Time is one excuse players use to escape their responsibility to improve. As players age, life responsibilities have a way of bumping Madden as a priority. Jobs and home demands can sap players of the practice time they need to be competitive. With so many things on their schedules, it can become tough to devote the necessary hours to developing as a Madden player.  In those instances, Madden players must find ways to maximize the little practice time that is available. 

Perspective is another reason players don't take their responsibility to improve seriously. With Madden selling over 5 million copies annually, it stands to reason that many Madden players who may have watched football for years might not have any experience playing football. Their idea of what "real football" is comes from what they have witnessed on the field.  They have not considered the effort that goes into something as simple as the quarterback and center perfecting the snap, because they don't see it on television. Madden strategies outside of their spectator-style view of the game are deemed unconventional regardless of whether the style has been used in the NFL or not. Many Madden strategies derived from lesser used NFL tactics are considered to be outside the realm of simulation, especially if they are effective.

Some may ask, "How can I practice when I'm so busy?" Many who share this query are too pressed for time to raise their Madden skills. Strategy guides are available for those who invest money to trim their preparation time. Other sources offer live practice sessions with tournament tested players, designed to focus on the most important skills. The remainder go it alone to ratchet up their performance.  Oddly, the players that are too busy to accept their responsibility to practice still have time to play. 

The truth is neither football nor Madden is for the faint of heart; although many players who are faint of heart buy and play Madden every year.  Ultimately, it comes down to dedication. Much like football, Madden is a game for those that are consistently persistent.
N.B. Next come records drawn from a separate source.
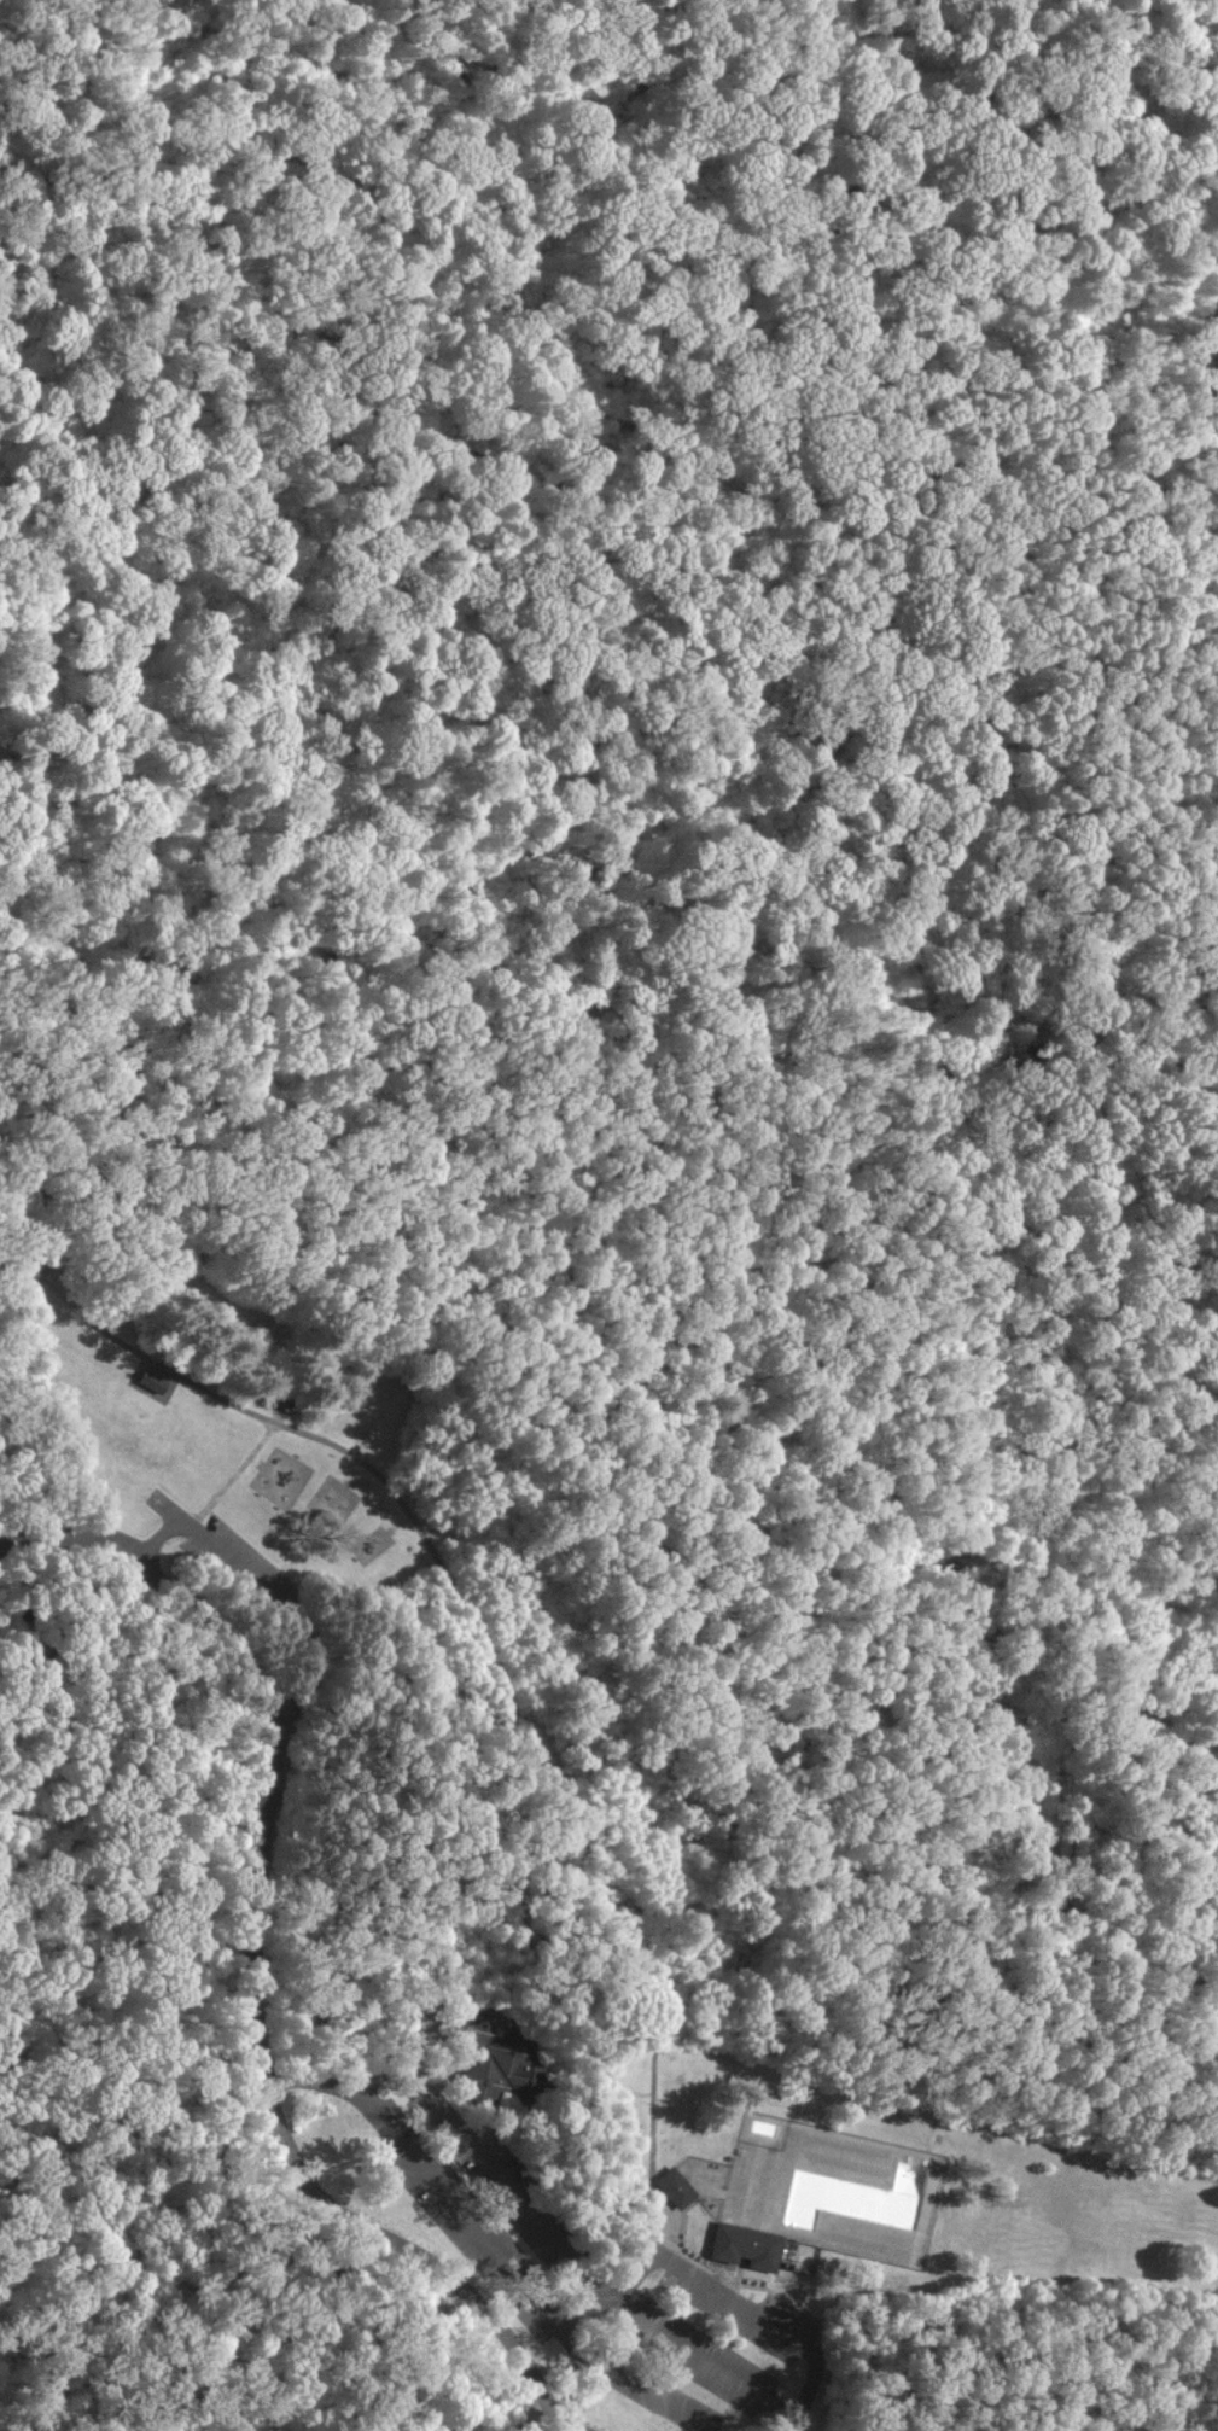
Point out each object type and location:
road: (418, 389)
building: (150, 1378)
parking lot: (65, 1535)
parking lot: (230, 1559)
road: (266, 1588)
road: (464, 1609)
building: (30, 1669)
road: (527, 1918)
road: (255, 1969)
road: (421, 2030)
building: (470, 2030)
road: (439, 2050)
building: (508, 2073)
road: (448, 2074)
road: (620, 2086)
building: (677, 2188)
building: (853, 2197)
parking lot: (492, 2209)
road: (531, 2214)
building: (746, 2247)
road: (516, 2278)
road: (695, 2280)
parking lot: (708, 2350)
road: (541, 2413)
A game best experienced by players who get up after being knocked down. A Madden player's enjoyment is directly proportional to their dedication and the level of responsibility they commit to becoming a better player. 

Players set on having a fun experience must recognize that to have fun, they must have success - and success comes at a price. Success may cost time, pride, and sometimes even the fun we desire to have.  Before we develop into the players we can be, each of us has a responsibility to ourselves and our opponents to develop. Even slow plodding development of skills is better than no improvement. With emphasis on learning new lessons, even the newest most unprepared players can find some joy in discovery of techniques that may help them succeed in future games.
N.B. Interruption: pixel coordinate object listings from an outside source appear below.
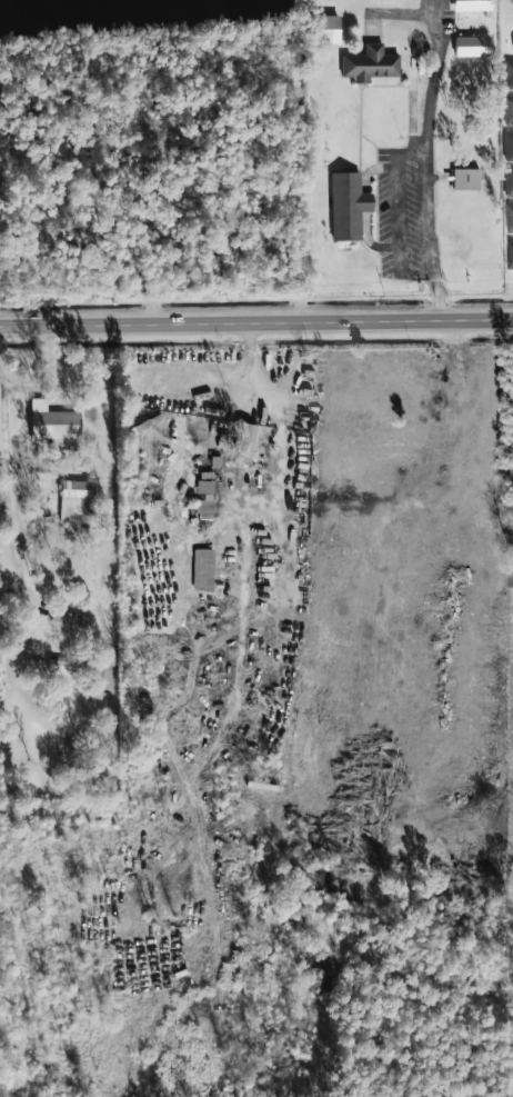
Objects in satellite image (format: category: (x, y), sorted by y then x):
building: (470, 5)
building: (325, 30)
building: (471, 46)
building: (370, 64)
building: (508, 74)
building: (508, 111)
building: (508, 146)
building: (465, 179)
building: (509, 182)
road: (422, 184)
building: (347, 206)
building: (509, 219)
building: (509, 255)
road: (256, 324)
road: (46, 379)
building: (53, 422)
building: (242, 443)
road: (276, 486)
building: (74, 502)
road: (10, 513)
building: (203, 569)
building: (64, 619)

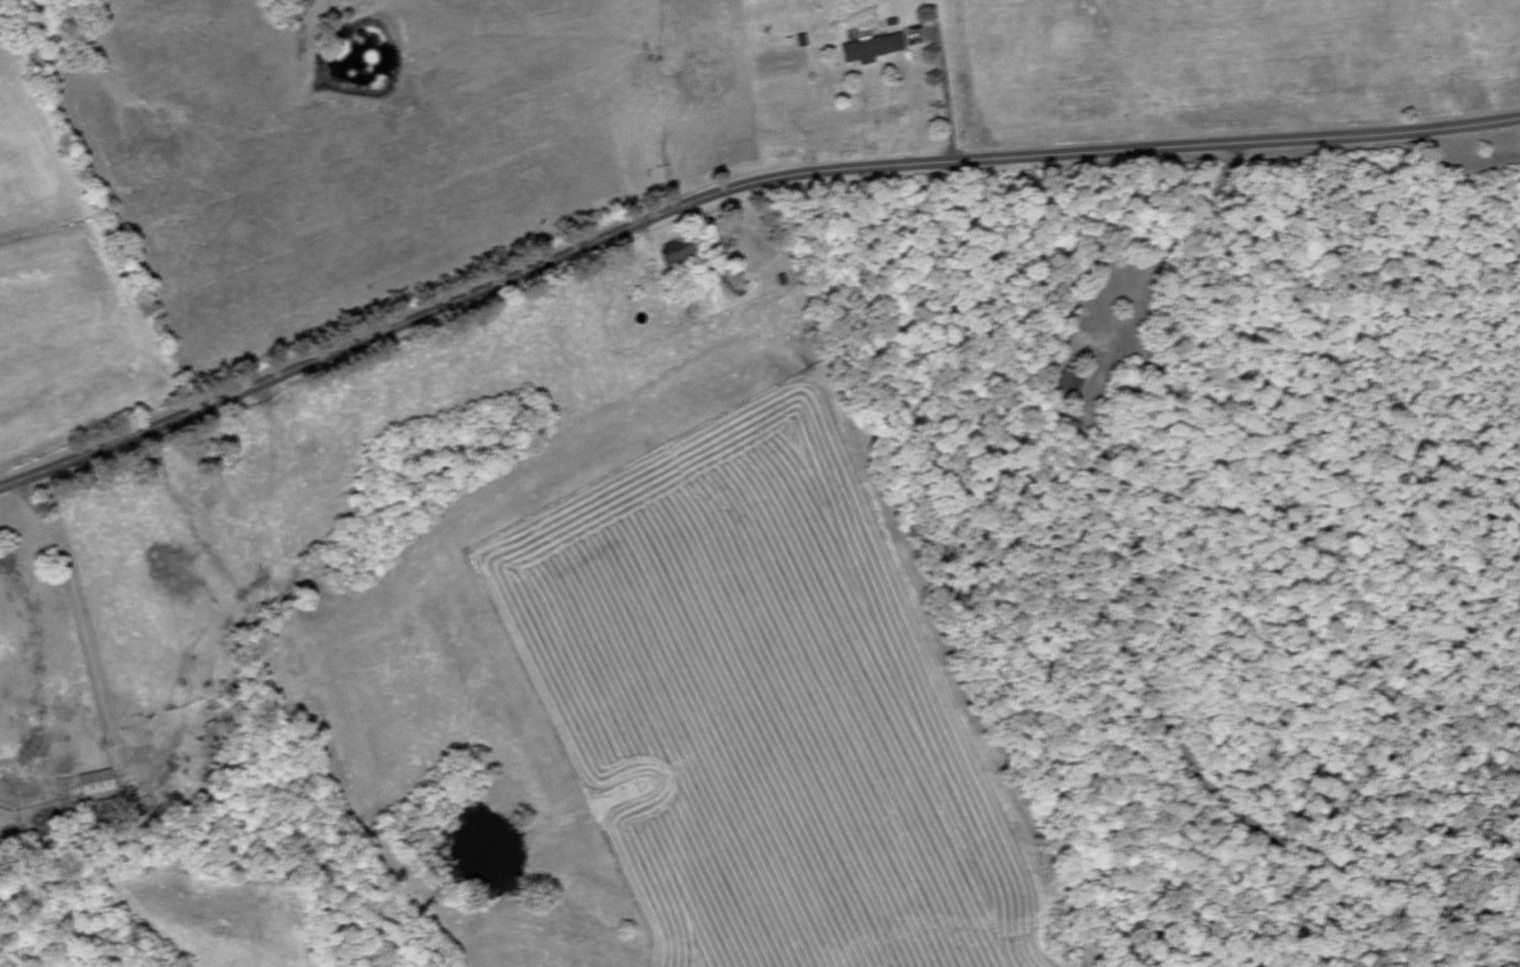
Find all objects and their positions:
road: (732, 189)
building: (1066, 388)
building: (97, 784)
Once we embrace our responsibility to ourselves and our opponents, the true nature of simulation becomes apparent. It is not the end result that makes a technique simulation or not, but the processes that combine to lead to that result.  Without the desire to simulate practice habits to get prepared for games, players have not done their due diligence and fail in their responsibility. Without the drive to practice and improve, little about a player's experience will simulate the NFL experience.  Preparation and responsibility are the key to the simulation most of us crave.

In conclusion, players are affected by their perspective of simulation.  Spectators may not have factored in the sheer amount of preparation that goes into the simplest of plays, while those who are serious about Madden pursue greatness with their whole heart. For Madden to be a true simulation it must be approached from the field up, not the stands down. Players that treat Madden like it is 'just a game' that should be more fun than challenging, are soon to be embarrassed. Players that practice like pros play like pros. Each will find success equal to their level of dedication. Taking responsibility is merely the first stepping stone on the journey to success.